I want to save a web page to a static version, I search the community and people says saving the web as a pdf version. But in the pdf, any code that exceeds the length of the code block cannot be displayed. like this:

any way to solve this? or there’s another way to save a webpage permanently?

chrillek · February 22, 2024, 7:27am

No. Code in HTML doesn’t reflow. And in PDF, nothing reflows.
You could try printing to a landscape PDF from your browser.

mhucka · February 22, 2024, 3:52pm

I snapshot a lot of web pages, and I use PDF in pretty much all cases, and consequently, have often run into the same problem as you. I concur with @chrillek wrote: PDF is problematic for cases like this.

You may already have realized this, so my apologies if this is repeating something you already know. One way to think about the situation is that the PDF format describes a snapshot of what you see. If the content is cut off, the snapshot captured in PDF form will be as well. So, one way to try to avoid the problem is to manipulate the original source before capturing it in PDF format. Rotating to landscape format may be enough for some cases; shrinking the page zooming/magnification in a browser sometimes can be another way (doesn’t work in all cases, of course, but sometimes it makes enough of a difference). Some web pages may offer additional controls over the way content is displayed, for example, by letting you change the “theme” of the page. Some pages are also available in different variants. For example, for a repository in GitHub, if it uses GitHub Pages, the same content you come across in the G.P. may be available (and presented differently) in the repository’s README file. Checking both might reveal that one or the other format wraps the lines differently.

But sometimes it’s just impossible to make it work, because the authors of the source web page did not arrange the content in a suitable way. My own approach for those cases is to save the text somehow, either by using some of the text-format capture facilities in DEVONthink, or saving the page source as HTML.

If you save a lot of things that have this problem (e.g., if you’re trying to save lot of things from GitHub), it may be best to work out alternatives to using PDF. For example, if you want to save the content of a GitHub gist, I would probably get the raw text instead.
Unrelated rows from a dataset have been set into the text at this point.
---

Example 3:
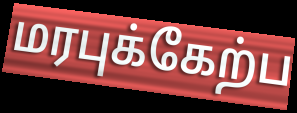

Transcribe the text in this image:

மரபுக்கேற்ப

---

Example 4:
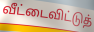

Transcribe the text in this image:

வீட்டைவிட்டுத்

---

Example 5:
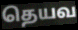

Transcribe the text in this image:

தெயவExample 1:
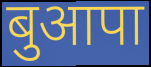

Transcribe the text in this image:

बुआपा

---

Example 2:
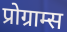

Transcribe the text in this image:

प्रोग्राम्स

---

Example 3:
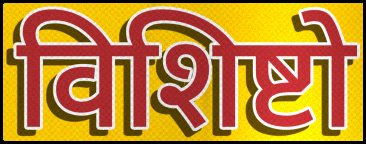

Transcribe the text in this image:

विशिष्टो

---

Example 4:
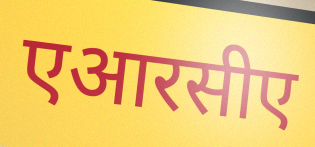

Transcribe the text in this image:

एआरसीए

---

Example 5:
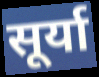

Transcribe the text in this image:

सूर्या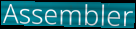
Assembler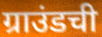
ग्राउंडची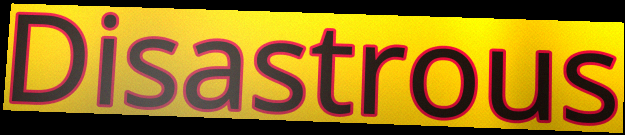
DisastrousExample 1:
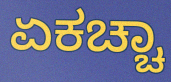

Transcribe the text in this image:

ಏಕಚ್ಚಾ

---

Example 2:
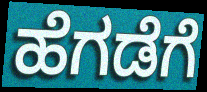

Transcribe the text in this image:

ಹೆಗಡೆಗೆ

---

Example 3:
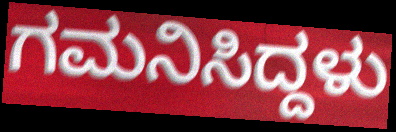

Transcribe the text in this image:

ಗಮನಿಸಿದ್ದಳು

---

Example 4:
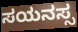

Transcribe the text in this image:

ಸಯನಸ್ಸ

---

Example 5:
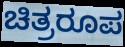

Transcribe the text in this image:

ಚಿತ್ರರೂಪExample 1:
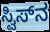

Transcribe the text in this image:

ಸ್ವಿಸ್‌ನ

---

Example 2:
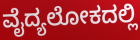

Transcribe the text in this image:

ವೈದ್ಯಲೋಕದಲ್ಲಿ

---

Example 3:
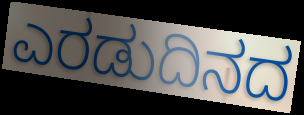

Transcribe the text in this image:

ಎರಡುದಿನದ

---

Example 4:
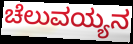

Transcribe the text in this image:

ಚೆಲುವಯ್ಯನ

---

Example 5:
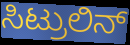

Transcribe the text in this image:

ಸಿಟ್ರುಲಿನ್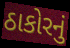
ઠાકોરનું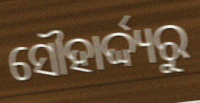
ସୌହାର୍ଦ୍ଦ୍ୟରୁ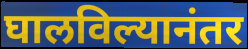
घालविल्यानंतर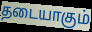
தடையாகும்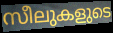
സീലുകളുടെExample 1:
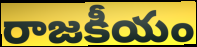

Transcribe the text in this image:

రాజకీయం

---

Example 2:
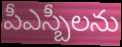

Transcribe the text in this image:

పీఎస్బీలను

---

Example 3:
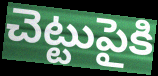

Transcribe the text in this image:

చెట్టుపైకి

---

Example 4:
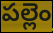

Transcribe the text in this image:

పల్లెం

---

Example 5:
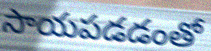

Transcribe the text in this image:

సాయపడడంతోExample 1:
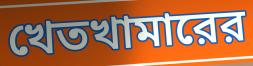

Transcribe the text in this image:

For repositories, you can export entire repos as zip archives (there’s a button for that right on every GItHub repo’s front page), or you can use command-line tools (e.g., github-backup).

chrillek · February 22, 2024, 4:04pm

Printing to PDF might sometimes give better results than clipping if the site’s authors have provided a print CSS. That might exclude unneeded parts of the page and/or rearrange the content so that it fits better on print.
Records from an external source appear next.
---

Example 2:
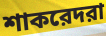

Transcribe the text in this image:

শাকরেদরা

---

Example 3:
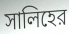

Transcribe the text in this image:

সালিহের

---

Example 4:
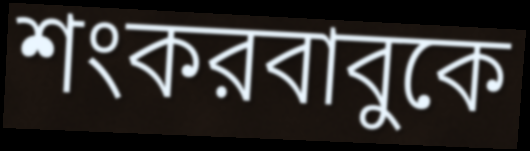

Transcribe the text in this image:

শংকরবাবুকে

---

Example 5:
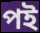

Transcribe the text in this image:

পই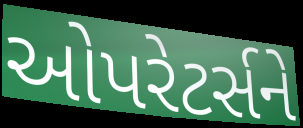
ઓપરેટર્સને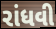
રાંધવીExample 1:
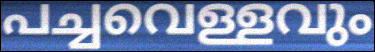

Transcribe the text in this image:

പച്ചവെള്ളവും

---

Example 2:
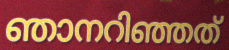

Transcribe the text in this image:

ഞാനറിഞ്ഞത്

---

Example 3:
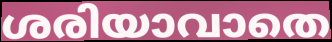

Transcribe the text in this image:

ശരിയാവാതെ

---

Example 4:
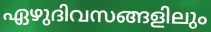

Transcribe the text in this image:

ഏഴുദിവസങ്ങളിലും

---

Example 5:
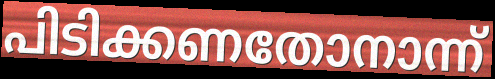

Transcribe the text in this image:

പിടിക്കണതോനാന്ന്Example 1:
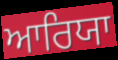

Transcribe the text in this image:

ਆਰਿਯਾ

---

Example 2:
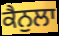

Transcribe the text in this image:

ਕੈਨੁਲਾ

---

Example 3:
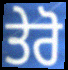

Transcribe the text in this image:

ਤੇਰੋ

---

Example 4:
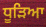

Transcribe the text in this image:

ਧੂੜਿਆ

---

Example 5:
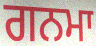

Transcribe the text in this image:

ਗਨਮਾ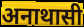
अनाथासी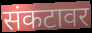
संकटावरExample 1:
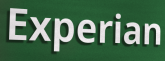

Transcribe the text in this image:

Experian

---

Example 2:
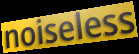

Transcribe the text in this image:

noiseless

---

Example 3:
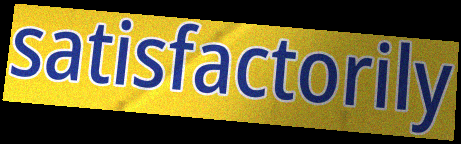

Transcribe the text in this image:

satisfactorily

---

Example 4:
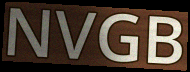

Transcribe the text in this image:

NVGB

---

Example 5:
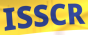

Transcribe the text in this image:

ISSCR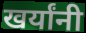
खर्यांनी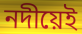
নদীয়েইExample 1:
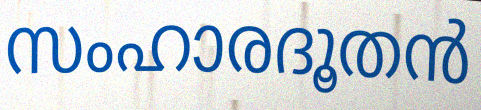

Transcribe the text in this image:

സംഹാരദൂതൻ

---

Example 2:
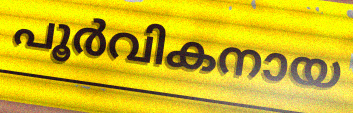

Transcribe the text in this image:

പൂർവികനായ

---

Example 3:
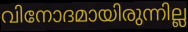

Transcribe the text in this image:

വിനോദമായിരുന്നില്ല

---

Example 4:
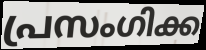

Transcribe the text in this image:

പ്രസംഗിക്ക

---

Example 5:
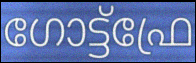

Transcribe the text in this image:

ഗോട്ട്ഫ്രേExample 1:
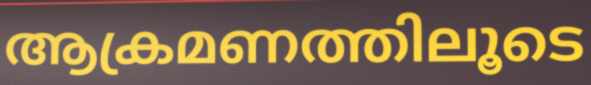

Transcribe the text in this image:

ആക്രമണത്തിലൂടെ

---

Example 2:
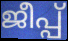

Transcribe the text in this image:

ജീപ്പ്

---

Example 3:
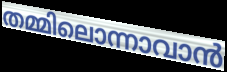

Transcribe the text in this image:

തമ്മിലൊന്നാവാൻ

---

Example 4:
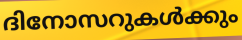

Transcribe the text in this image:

ദിനോസറുകൾക്കും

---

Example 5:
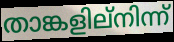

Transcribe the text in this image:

താങ്കളില്നിന്ന്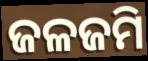
ଜଳଜମି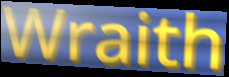
Wraith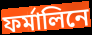
ফর্মালিনেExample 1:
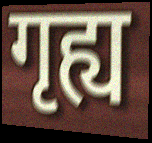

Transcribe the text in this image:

गृह्य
chamjam · February 23, 2024, 7:09am

Your reply was so detailed, thank you very much. It seems that there is no good way to deal with this problem at present. I am going to use the web archive to save web pages first. hope that devonthink can support a permanent storage of web page in the future.
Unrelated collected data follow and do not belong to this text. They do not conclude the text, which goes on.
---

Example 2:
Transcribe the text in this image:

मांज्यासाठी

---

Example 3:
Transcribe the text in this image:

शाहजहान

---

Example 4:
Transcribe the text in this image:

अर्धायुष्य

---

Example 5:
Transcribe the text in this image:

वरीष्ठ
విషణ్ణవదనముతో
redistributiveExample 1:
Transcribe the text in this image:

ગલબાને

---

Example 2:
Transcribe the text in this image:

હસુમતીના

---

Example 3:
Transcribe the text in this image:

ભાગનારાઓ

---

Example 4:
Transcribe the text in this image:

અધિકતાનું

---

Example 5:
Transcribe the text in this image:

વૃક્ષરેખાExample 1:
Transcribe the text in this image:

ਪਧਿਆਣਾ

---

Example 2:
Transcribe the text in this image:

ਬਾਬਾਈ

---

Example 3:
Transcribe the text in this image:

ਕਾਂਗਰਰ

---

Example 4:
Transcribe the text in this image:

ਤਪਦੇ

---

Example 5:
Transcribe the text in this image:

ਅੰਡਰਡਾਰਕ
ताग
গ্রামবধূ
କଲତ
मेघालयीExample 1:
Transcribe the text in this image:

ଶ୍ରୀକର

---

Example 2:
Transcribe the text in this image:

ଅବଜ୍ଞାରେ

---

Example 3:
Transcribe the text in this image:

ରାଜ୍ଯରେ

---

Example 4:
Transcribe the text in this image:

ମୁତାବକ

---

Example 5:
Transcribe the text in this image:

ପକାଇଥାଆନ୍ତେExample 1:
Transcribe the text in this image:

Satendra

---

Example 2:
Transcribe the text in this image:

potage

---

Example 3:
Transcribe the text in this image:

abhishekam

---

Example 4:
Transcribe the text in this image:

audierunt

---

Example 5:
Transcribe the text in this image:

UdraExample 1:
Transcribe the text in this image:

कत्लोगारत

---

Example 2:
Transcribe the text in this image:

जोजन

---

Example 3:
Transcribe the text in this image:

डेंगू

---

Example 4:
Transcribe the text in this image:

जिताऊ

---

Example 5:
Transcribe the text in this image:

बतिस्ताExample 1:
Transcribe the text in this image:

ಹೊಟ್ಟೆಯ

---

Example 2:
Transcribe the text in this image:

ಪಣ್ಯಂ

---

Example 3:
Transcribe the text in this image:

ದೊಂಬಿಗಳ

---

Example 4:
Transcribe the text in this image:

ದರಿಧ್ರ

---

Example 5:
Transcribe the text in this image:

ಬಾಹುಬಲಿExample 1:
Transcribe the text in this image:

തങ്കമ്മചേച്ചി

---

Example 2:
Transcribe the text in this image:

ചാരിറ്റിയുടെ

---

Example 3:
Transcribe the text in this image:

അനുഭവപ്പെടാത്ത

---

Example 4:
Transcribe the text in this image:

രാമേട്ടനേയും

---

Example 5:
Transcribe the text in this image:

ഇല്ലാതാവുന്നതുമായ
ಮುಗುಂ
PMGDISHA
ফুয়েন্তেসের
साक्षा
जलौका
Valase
chamjam · February 23, 2024, 7:14am

thanks for your reply. I tried this, sometimes it’s a good choice to save web pages. but not suitable for all pages, and the operation is a bit complicated (I have a lot of pages to save). so for the time being, I’ll use web archive to store them.

rfog · February 24, 2024, 8:11am

When the direct capture to PDF generates a file I don’t like, I use to capture into Formatted Note, then manually change, normally removing endings or some remaining commercial stuff, adding not captured images, changing videos for the URL and so on, and then convert into PDF.

(And that is the reason I have the DEVONSave Shortcut combination not to automatically convert into PDF in DTTG when DT generates the capture. It allows me to edit the resulting capture).